Exercise prompt →
Which lines of the listing below contain the word "strain"? Copy each of them.

** Data to examine follows **

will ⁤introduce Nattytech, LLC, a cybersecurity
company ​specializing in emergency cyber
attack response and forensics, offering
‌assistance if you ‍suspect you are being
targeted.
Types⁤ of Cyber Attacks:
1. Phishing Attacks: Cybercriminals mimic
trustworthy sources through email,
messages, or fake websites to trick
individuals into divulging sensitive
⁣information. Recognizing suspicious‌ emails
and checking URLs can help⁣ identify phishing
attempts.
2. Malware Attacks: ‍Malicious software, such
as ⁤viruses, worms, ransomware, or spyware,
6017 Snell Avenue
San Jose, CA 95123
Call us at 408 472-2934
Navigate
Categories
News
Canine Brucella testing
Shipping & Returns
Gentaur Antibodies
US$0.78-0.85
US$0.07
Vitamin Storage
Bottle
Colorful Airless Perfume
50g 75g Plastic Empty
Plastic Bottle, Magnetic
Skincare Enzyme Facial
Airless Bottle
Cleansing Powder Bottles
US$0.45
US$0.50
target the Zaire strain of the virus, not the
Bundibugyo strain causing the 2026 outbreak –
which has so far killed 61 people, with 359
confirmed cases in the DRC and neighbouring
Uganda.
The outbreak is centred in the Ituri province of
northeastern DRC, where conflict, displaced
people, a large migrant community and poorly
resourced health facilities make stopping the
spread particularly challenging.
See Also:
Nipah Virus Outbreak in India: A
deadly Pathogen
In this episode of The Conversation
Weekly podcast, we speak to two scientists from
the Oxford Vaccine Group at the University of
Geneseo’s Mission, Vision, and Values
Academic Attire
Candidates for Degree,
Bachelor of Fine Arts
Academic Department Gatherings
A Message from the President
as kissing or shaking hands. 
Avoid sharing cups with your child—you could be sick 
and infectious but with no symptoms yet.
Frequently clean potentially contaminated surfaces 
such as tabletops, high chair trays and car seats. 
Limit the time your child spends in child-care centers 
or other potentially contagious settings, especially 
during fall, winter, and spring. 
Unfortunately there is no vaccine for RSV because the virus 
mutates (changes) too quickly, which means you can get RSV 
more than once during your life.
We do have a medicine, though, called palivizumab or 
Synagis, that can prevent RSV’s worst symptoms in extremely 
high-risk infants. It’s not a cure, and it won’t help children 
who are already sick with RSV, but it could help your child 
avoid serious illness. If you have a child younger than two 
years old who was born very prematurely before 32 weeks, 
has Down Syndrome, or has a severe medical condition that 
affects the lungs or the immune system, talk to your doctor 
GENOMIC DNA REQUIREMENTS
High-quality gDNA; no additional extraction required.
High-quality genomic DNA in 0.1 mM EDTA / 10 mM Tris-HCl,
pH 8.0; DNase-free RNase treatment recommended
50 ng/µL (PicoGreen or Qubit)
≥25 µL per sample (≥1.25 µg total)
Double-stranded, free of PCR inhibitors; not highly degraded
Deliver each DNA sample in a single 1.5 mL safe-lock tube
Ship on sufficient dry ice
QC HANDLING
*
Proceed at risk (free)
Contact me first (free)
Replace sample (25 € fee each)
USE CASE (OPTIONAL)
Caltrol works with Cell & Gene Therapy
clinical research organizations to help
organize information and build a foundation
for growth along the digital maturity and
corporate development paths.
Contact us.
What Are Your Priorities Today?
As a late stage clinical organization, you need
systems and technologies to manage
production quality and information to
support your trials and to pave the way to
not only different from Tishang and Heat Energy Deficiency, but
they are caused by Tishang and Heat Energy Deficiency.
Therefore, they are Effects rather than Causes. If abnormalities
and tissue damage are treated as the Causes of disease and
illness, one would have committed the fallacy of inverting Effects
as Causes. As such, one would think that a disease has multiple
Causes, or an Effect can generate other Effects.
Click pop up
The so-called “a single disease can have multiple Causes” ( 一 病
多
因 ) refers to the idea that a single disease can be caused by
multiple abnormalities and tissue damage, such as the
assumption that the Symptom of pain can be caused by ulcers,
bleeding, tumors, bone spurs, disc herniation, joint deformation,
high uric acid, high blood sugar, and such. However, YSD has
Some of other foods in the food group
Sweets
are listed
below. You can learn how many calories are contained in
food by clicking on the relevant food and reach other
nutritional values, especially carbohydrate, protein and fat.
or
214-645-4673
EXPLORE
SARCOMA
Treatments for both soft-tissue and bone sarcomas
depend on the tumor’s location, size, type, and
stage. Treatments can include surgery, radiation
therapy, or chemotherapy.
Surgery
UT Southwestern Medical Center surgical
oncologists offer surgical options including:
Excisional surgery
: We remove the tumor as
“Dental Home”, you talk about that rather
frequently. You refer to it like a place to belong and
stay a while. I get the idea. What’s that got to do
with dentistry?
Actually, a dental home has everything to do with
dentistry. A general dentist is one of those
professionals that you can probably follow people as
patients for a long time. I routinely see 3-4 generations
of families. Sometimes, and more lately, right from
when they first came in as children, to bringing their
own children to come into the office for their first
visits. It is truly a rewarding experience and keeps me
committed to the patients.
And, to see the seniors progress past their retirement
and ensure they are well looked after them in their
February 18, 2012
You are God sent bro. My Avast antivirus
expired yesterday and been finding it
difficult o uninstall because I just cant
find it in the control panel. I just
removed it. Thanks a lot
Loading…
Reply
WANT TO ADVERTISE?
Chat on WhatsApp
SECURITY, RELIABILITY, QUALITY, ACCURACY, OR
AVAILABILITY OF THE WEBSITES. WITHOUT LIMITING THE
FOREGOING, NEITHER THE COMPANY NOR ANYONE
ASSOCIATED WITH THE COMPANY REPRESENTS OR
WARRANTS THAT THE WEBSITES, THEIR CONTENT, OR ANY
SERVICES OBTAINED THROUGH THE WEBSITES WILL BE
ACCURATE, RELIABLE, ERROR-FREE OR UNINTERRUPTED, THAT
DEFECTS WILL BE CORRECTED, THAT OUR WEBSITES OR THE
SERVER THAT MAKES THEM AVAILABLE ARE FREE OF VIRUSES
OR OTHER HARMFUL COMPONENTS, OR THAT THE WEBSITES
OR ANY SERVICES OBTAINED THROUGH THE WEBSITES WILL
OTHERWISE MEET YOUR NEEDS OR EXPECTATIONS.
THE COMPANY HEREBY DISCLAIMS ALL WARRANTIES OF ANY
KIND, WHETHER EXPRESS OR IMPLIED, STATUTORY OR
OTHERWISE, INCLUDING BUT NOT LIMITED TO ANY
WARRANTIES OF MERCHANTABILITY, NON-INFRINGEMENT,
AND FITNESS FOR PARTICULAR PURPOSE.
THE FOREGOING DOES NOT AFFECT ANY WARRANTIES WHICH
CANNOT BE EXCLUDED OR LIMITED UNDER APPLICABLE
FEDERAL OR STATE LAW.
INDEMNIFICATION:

** End of Data to examine **

Exercise solution →
target the Zaire strain of the virus, not the
Bundibugyo strain causing the 2026 outbreak –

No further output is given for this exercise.